REPUBLIKA.CO.ID, JAKARTA -- Anggota Komisi IX DPR, Nursuhud, mengatakan jumlah fasilitas pelayanan kesehatan (fasyankes) penerima vaksin palsu diduga lebih dari 14 rumah sakit (RS) swasta.
"Temuan kami di lapangan mengindikasikan adanya keterlibatan RS lain di luar 14 RS yang ada saat ini. Jumlah korban vaksin palsu pun diperkirakan lebih banyak," ujar Nursuhud kepada wartawan di Jakarta, Ahad (24/7).
Indikasi tersebut, lanjut dia, ditarik dari laporan para orangtua di daerah dan laporan satgas vaksin palsu saat rapat kerja dengan Komisi IX DPR beberapa waktu lalu. Selain itu, dibentuknya satgas vaksin palsu yang diketuai Dirjen Bina Kefarmasian dan Alat Kesehatan Kementerian Kesehatan (Kemenkes), juga perlu dipertanyakan lebih lanjut.
Sebab, kata Nursuhud, perwakilan Kemenkes itu seharusnya menjadi salah satu pihak yang mestinya diperiksa dalam kasus vaksin palsu. "Dengan begitu, informasi data RS, korban dan penanganan sampai sejauh mana bisa diketahui dengan lebih jelas. Kalau saat ini, penanganan yang dilakukan Kemenkes terkesan terlambat," ungkap dia.
Selain itu, Nursuhud juga tidak sepakat jika pemerintah menyatakan tidak ada dampak terhadap pemberian vaksin palsi kepada anak. Pasalnya, banyaknya keluhan orangtua akan kesehatan dan kurangnya kekebalan tubuh anak membuktikan bahwa peredaran vaksin palsu tetap membahayakan.
Pada 14 Juli lalu, Kemenkes membuka identitas 14 fasilitas pelayanan kesehatan (fasyankes) penerima vaksin palsu.
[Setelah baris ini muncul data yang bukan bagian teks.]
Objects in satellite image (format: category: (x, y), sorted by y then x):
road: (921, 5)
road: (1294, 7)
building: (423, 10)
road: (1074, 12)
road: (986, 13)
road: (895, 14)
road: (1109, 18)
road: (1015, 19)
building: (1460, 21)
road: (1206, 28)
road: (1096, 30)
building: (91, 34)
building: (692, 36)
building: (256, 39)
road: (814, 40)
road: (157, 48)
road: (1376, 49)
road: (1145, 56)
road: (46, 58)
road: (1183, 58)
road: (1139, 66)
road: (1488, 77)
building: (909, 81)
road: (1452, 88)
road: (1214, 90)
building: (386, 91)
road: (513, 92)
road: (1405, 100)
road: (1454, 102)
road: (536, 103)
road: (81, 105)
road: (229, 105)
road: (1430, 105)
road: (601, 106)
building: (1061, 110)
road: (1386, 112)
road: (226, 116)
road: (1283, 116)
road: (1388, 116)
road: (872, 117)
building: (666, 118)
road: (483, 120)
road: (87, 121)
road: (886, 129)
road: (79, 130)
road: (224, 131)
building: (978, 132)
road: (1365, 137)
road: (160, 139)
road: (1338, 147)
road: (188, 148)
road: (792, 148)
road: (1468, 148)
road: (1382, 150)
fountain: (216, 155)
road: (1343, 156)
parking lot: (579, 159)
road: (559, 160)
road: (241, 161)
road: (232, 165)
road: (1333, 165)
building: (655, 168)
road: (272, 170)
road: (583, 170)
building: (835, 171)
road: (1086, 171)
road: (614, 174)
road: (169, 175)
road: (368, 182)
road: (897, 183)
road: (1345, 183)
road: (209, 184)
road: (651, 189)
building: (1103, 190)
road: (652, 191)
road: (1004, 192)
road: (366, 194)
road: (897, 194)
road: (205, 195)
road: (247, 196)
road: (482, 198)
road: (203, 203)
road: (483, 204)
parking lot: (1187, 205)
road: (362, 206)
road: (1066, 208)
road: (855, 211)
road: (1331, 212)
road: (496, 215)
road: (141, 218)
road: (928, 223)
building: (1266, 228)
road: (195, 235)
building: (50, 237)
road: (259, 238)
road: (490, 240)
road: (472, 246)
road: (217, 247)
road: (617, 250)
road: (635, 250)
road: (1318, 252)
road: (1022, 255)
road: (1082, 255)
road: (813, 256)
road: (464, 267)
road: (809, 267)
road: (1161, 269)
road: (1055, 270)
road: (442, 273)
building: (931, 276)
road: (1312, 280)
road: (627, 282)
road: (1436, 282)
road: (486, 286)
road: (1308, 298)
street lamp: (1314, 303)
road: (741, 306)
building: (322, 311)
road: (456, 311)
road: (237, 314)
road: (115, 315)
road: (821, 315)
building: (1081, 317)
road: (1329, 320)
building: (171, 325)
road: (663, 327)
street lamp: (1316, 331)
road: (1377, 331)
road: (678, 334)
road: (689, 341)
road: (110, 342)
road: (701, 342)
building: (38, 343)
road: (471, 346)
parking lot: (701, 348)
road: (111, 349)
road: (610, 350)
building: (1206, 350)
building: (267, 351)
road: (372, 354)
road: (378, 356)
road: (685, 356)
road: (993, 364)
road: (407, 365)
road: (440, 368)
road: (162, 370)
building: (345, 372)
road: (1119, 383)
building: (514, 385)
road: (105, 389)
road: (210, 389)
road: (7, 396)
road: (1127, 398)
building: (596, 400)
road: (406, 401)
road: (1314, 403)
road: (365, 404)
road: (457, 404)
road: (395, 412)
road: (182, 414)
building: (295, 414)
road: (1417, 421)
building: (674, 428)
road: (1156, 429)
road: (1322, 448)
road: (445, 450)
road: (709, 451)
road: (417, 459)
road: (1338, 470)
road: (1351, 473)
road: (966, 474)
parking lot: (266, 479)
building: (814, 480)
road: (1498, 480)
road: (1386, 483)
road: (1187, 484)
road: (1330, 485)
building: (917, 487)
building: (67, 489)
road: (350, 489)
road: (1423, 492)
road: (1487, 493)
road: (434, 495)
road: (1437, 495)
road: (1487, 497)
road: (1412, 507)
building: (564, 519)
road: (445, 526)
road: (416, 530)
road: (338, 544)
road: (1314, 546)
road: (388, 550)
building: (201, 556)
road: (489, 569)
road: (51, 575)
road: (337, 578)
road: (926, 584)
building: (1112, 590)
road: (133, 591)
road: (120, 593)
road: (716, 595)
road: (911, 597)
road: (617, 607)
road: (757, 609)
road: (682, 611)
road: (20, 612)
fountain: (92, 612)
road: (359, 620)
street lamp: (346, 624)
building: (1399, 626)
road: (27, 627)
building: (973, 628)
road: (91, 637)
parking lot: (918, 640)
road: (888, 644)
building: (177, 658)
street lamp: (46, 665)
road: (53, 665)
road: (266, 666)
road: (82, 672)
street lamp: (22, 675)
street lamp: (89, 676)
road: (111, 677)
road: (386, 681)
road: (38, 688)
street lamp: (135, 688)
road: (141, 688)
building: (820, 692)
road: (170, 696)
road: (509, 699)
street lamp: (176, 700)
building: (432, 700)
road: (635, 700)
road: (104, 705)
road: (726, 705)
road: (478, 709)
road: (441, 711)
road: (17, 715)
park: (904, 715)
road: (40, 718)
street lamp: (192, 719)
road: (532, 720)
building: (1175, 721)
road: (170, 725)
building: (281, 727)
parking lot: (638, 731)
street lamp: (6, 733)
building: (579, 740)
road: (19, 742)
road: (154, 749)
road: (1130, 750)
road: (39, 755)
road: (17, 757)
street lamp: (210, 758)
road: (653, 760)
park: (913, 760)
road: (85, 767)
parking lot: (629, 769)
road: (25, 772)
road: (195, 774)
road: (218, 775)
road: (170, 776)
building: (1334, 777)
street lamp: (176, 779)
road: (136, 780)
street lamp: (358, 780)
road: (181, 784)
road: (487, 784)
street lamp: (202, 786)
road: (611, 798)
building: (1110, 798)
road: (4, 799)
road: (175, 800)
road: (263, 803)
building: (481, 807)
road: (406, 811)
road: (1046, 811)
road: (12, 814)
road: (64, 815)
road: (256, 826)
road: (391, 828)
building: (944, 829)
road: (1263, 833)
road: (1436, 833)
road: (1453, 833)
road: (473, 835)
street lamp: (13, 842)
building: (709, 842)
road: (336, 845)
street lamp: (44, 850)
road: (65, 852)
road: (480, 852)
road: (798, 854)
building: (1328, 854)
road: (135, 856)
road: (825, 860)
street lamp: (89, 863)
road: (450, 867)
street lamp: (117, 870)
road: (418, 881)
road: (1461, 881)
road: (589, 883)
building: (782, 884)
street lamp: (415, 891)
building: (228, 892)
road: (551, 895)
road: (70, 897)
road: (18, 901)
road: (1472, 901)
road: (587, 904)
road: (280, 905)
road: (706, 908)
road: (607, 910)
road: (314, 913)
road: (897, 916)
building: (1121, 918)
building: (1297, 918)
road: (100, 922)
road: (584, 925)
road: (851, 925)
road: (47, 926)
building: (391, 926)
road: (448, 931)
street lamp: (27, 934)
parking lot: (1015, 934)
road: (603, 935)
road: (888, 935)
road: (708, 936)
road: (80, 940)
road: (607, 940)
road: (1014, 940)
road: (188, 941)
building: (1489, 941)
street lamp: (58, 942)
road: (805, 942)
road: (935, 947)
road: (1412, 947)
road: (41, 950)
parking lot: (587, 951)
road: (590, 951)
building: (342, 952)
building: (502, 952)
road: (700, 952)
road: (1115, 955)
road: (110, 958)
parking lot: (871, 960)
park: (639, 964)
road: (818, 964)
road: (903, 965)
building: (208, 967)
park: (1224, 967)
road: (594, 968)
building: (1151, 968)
Mayoritas fasyankes berada di Bekasi.
Adapun 14 fasyankes yang dimaksud adalah RS DR Sander (Bekasi), RS Bhakti Husada (Cikarang, Bekasi), Sentral Medika (Gombong), RSIA Puspa Husada, Karya Medika (Tambun, Bekasi), Kartika Husada (Bekasi), Sayang Bunda (Bekasi), Multazam (Bekasi), Permata (Bekasi), RSIA Gizar (Cikarang, Bekasi), Harapan Bunda (Kramat Jati, Jakarta Timur), Elizabeth (Bekasi), Hosana (Cikarang) dan Hosana (Bekasi).